Following the introduction, the book is divided into chapters exploring different themes: monsters, the occult and supernatural, horror and the body, horror and the mind, science, and post-millennium horror. In doing so, Jones has found a way to touch on nearly every horror film or work of literature ever produced, whether or not they’re specifically named, because horror features tropes that are returned to again and again, reinvented as “it falls upon each generation… to create its own monsters”, and these themes leave very few stones unturned.

I enjoyed the psychoanalytical thread throughout the book. If you asked me whether I believed in ghosts, my response would be ‘in the literal sense, no’. However, I believe that people think they see ghosts and at the heart of these beliefs (and many more besides) is our psychology and the way we perceive the world.

A name which crops up frequently throughout the book is Sigmund Freud, firstly during the introduction in the context of the uncanny and later as psychoanalytic ideas are brought up for discussion. Jones refers to the uncanny as “existential uncertainty”, that feeling when everything is not quite what we thought it was, such as when you notice a door open that you thought was closed and you begin to question your surroundings and yourself. Freud wrote an essay in 1919 titled “The Uncanny” in which he defines the term as when the strange meets the familiar – an understood and “homely” reality is transgressed in some fashion. Interestingly, “uncanny” is derived from Scots in the sense “relating to the occult, malicious”.

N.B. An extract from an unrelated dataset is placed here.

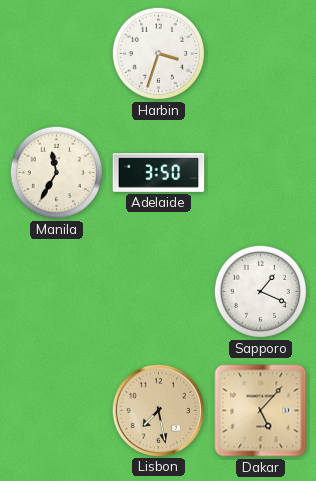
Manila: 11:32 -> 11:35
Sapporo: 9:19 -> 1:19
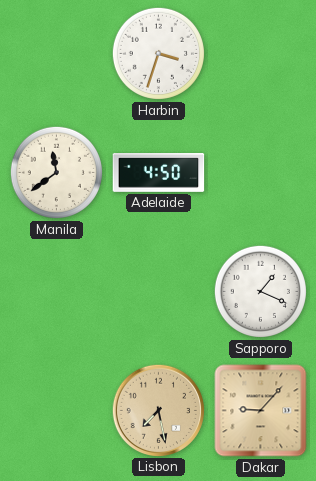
Manila: 11:35 -> 11:39
Adelaide: 3:50 -> 4:50
Dakar: 5:07 -> 9:07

This book may leave few stones unturned but, to me, an important omission in the closing chapter is a discussion of the world of video games. Video games are becoming increasingly sophisticated and not just technically, but as works of art and vehicles for moving storytelling. 2014’s survival horror Alien: Isolation featured an alien with artificial intelligence that would learn your behaviour and respond accordingly (there are only so many times hiding in that locker will work); 2002’s Eternal Darkness saw you struggling with your slipping sanity as you followed the lives of various characters throughout history battling to save humanity; indie-favourite Oxonfree from 2016 mixes teen coming-of-age films with weird fiction, where mysterious radio frequencies on a remote island distort reality and expose the ghosts left there to haunt, not once relying on a jump-scare to get under your skin.

Teresa Lynch at Indiana University studied the way that games evoke fear and found that the level of interaction in video games, in comparison to the passivity of watching a film, can trick the brain into thinking that what’s happening to the character is happening to the player, significantly amplifying the experience. I, for one, struggled to play 2017’s Resident Evil 7 as the level of tension was simply too much for me.

Understandably, in such a concise history, there’s little room for exploring every aspect of horror, but if I were to look anywhere for true innovation in this genre, it’s in video games.

Overall, this is a fascinating little book that made me only more eager to explore the horror in cinema and literature that I have missed and encourages me to delve deeper into the critical and academic study of the genre. Even if horror is a seasonal (trick or) treat for you, you will come away with a greater appreciation of that which haunts and unsettles you.